# Description of the task:
Without pictures, repeat exactly the lines from the one containing "right front paw: (648, 367)" through the end of the entries.

(Source data)
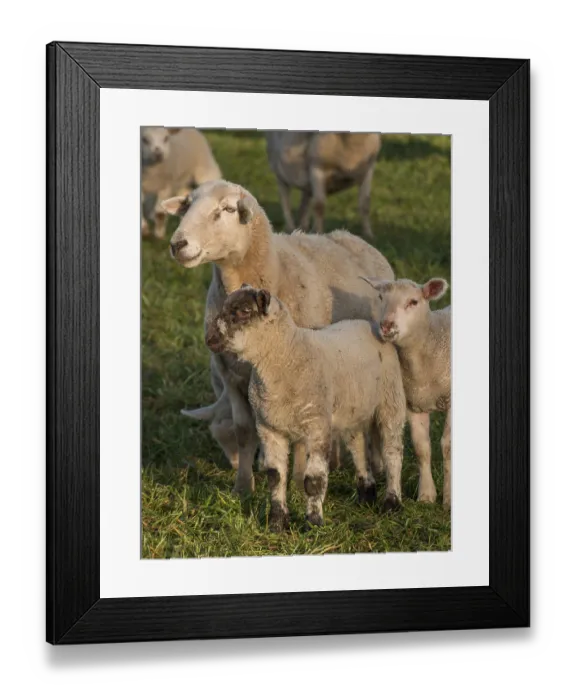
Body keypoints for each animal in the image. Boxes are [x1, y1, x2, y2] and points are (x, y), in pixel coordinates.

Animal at [162, 180, 395, 495]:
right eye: (186, 205)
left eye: (226, 209)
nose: (177, 244)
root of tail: (354, 238)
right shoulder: (232, 376)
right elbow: (244, 431)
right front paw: (243, 487)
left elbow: (299, 436)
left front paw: (296, 482)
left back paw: (377, 465)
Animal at [205, 286, 407, 530]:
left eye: (244, 311)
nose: (210, 338)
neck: (287, 356)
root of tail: (369, 324)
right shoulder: (269, 427)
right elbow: (275, 476)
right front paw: (277, 522)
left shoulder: (317, 425)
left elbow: (313, 481)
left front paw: (313, 522)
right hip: (351, 410)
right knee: (358, 446)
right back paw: (366, 494)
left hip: (391, 399)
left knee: (392, 451)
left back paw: (392, 502)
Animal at [361, 276, 451, 509]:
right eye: (381, 297)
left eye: (413, 302)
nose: (386, 325)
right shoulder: (414, 403)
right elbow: (422, 448)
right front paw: (426, 496)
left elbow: (447, 447)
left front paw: (448, 500)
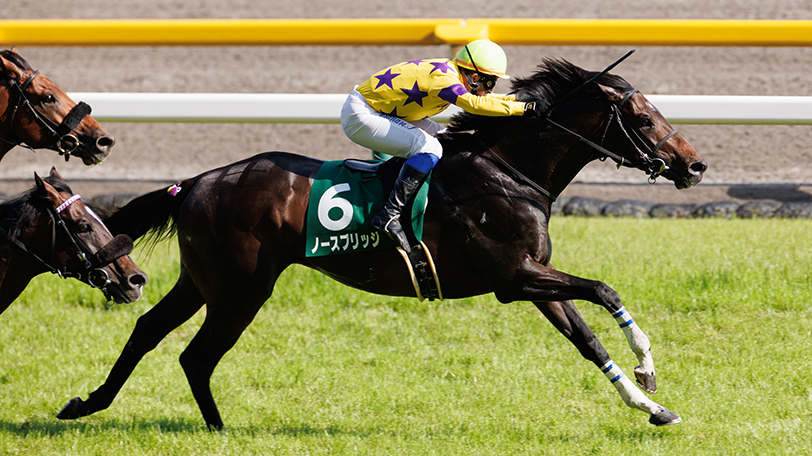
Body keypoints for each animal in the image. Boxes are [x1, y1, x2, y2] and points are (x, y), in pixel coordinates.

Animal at [56, 57, 707, 430]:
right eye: (643, 119)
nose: (695, 166)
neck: (508, 171)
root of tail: (196, 181)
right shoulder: (513, 277)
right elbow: (605, 289)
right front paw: (648, 367)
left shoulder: (532, 279)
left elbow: (588, 339)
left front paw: (651, 404)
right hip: (241, 290)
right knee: (196, 354)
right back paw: (218, 429)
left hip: (203, 280)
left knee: (150, 332)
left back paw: (88, 403)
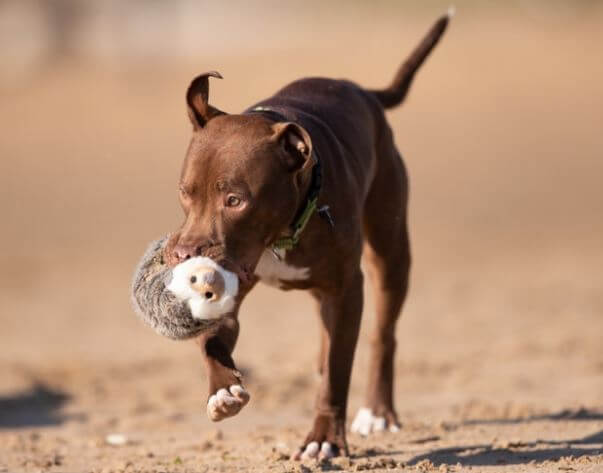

# Answer to the problem:
right front paw: (648, 367)
left shoulder: (532, 279)
left elbow: (588, 339)
left front paw: (651, 404)
right hip: (241, 290)
right knee: (196, 354)
right back paw: (218, 429)
left hip: (203, 280)
left knee: (150, 332)
left back paw: (88, 403)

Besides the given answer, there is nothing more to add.